All I want is a simple cheeseburger.

Sesame seed bun toasted, ketchup (sometimes a little mayo), crisp lettuce, American cheese and a perfectly cooked burger.  Or if I’m in the mood for something a little different: Swiss cheese, mustard with horseradish and lettuce.  Nothing complicated or haute cuisine about it; just a simple cheeseburger.  Since I form my own burgers, the weight is usually between ¼ and ½ lb and ½” thick; the meat is 90% lean, so I don’t have a lot of shrinkage as it cooks.  I hate, absolutely hate when a restaurant advertises ¼ lb burgers or ½ burgers and in small print it then says, “Weight prior to cooking”.  Excuse me!?!  How much weight exactly will it be after cooking?  If the fat content in the ground meat is high, the burger will be much, much smaller; if you’re offering me a ½ pounder, that better be what I get for my money!!!  The idea of adding more meat to the mix to offset the shrinkage is a completely foreign idea it seems.
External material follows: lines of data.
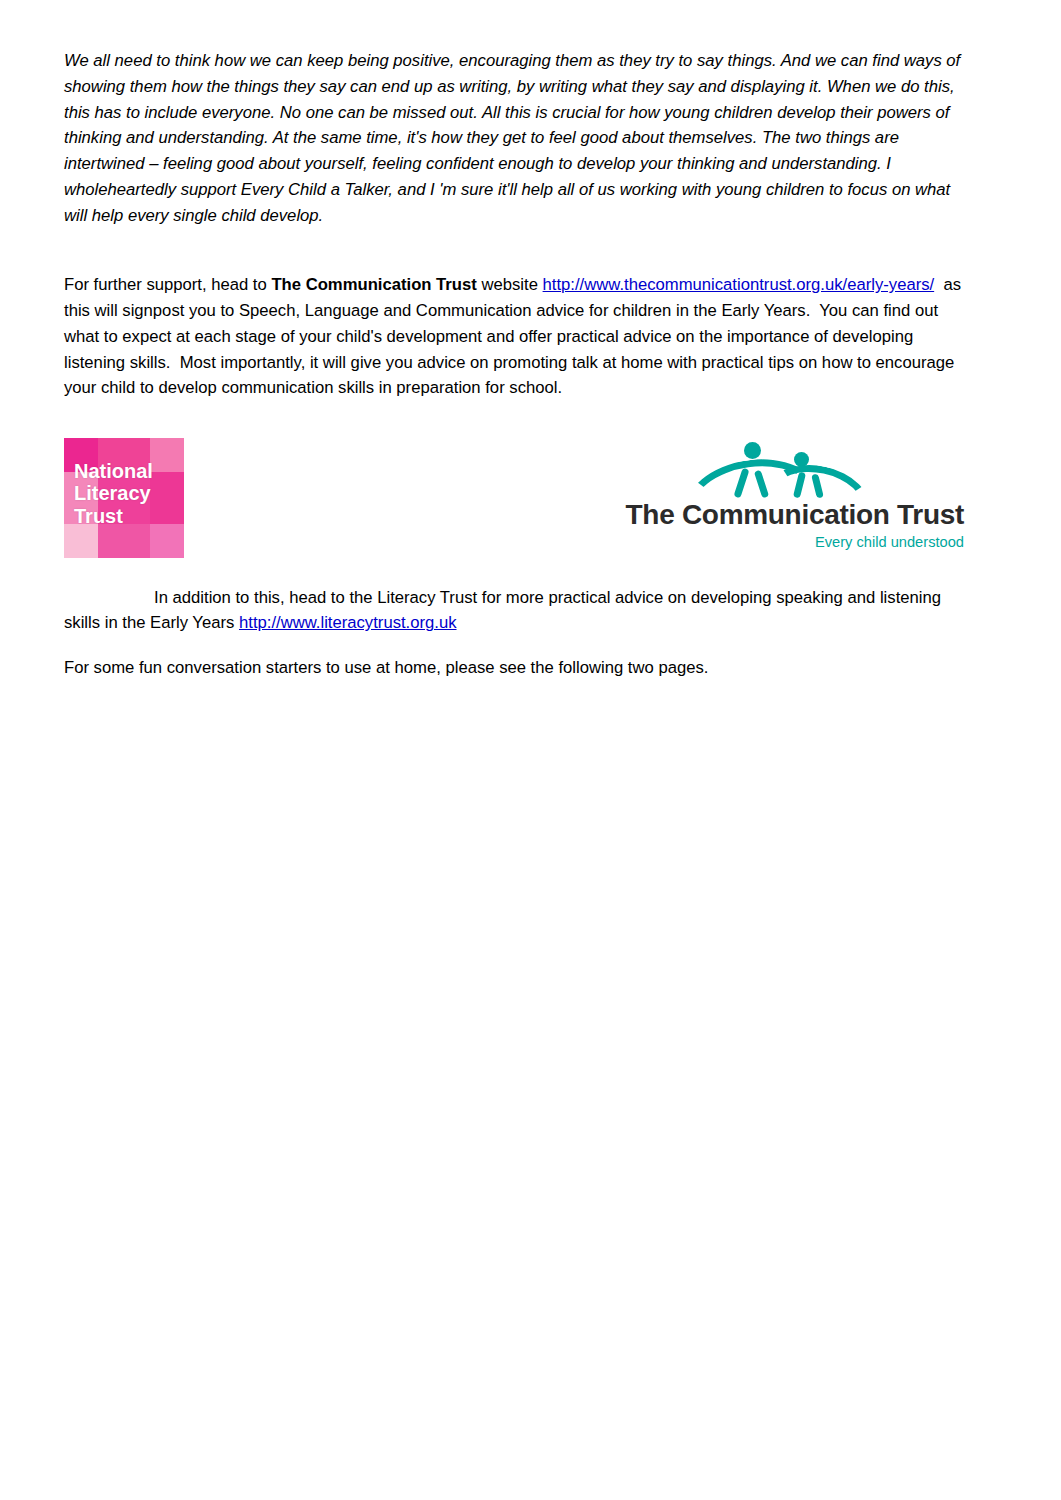We all need to think how we can keep being positive, encouraging them as they try to say things. And we can find ways of showing them how the things they say can end up as writing, by writing what they say and displaying it. When we do this, this has to include everyone. No one can be missed out. All this is crucial for how young children develop their powers of thinking and understanding. At the same time, it's how they get to feel good about themselves. The two things are intertwined – feeling good about yourself, feeling confident enough to develop your thinking and understanding. I wholeheartedly support Every Child a Talker, and I 'm sure it'll help all of us working with young children to focus on what will help every single child develop.
For further support, head to The Communication Trust website http://www.thecommunicationtrust.org.uk/early-years/ as this will signpost you to Speech, Language and Communication advice for children in the Early Years. You can find out what to expect at each stage of your child's development and offer practical advice on the importance of developing listening skills. Most importantly, it will give you advice on promoting talk at home with practical tips on how to encourage your child to develop communication skills in preparation for school.
National
Literacy
Trust
The Communication Trust
Every child understood
In addition to this, head to the Literacy Trust for more practical advice on developing speaking and listening skills in the Early Years http://www.literacytrust.org.uk
For some fun conversation starters to use at home, please see the following two pages.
When cooking the burgers, I only season with salt and pepper; what someone adds on afterwards is up to the individual.  I want to taste the beef most of all, so avoid masking it as much as possible with seasonings, sauces or condiments cooked in beforehand.
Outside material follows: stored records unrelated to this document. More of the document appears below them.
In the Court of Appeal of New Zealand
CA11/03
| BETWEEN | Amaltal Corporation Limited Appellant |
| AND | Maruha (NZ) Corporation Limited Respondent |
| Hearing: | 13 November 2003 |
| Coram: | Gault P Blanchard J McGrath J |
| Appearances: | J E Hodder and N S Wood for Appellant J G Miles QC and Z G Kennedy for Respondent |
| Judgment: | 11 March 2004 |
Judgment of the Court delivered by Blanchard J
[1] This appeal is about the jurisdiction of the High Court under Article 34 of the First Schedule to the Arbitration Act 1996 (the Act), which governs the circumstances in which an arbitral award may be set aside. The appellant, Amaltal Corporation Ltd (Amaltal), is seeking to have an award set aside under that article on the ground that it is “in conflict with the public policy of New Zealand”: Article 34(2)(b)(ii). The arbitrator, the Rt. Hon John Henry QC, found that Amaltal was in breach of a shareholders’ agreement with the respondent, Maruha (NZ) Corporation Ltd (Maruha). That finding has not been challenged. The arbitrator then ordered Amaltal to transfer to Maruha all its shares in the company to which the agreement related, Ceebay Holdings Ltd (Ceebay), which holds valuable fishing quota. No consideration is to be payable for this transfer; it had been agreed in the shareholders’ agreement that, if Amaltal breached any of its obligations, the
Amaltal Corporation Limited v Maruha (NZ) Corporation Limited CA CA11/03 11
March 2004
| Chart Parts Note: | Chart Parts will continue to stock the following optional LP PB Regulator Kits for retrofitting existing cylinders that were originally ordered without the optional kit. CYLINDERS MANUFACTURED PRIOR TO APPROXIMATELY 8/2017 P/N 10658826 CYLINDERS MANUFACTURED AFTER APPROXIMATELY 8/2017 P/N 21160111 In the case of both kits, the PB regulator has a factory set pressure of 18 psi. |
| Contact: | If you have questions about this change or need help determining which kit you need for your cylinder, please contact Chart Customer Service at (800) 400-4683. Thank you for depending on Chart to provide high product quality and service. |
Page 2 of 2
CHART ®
Cooking technique varies on time on hand, quantity being cooked, and/or weather conditions.  When it’s just hubby and myself; the gas grill works just fine when the weather is good outside.  I’ve barbequed in the winter, so long as it wasn’t snowing, sleeting or very windy.  If there are a lot of folks, the charcoal grill comes out of hibernation.  With either grill, I cook both sides of the burger for about 4-5 minutes; using an instant read thermometer to make sure the internal temperature reaches 160F.  I oil up the grill to avoid having the burger stick, have the heat temp at medium-high, and don’t play with the burger while it cooks.  All that poking and prodding is what makes it start to stick and/or fall apart.  When the weather is lousy, or I’m just cooking up a burger for myself; then it’s roasted in the oven (400F for 20 minutes).  Simple and uncomplicated, just the way I enjoy cooking in general.
Unfortunately my kitchen is too small for the stove I really wanted: 4 gas burners with a grill in the center.  Then I could have grilled indoors no matter how lousy the weather.  I keep hoping to win one of those redoing your home contests; or that HGTV just happens to pick my home for a remodel, but no such luck.  Is it so much to ask for a fabulous kitchen?

Anyway, when it comes to burgers, it’s the burger that should take center stage, not the accessories you pile on top of it.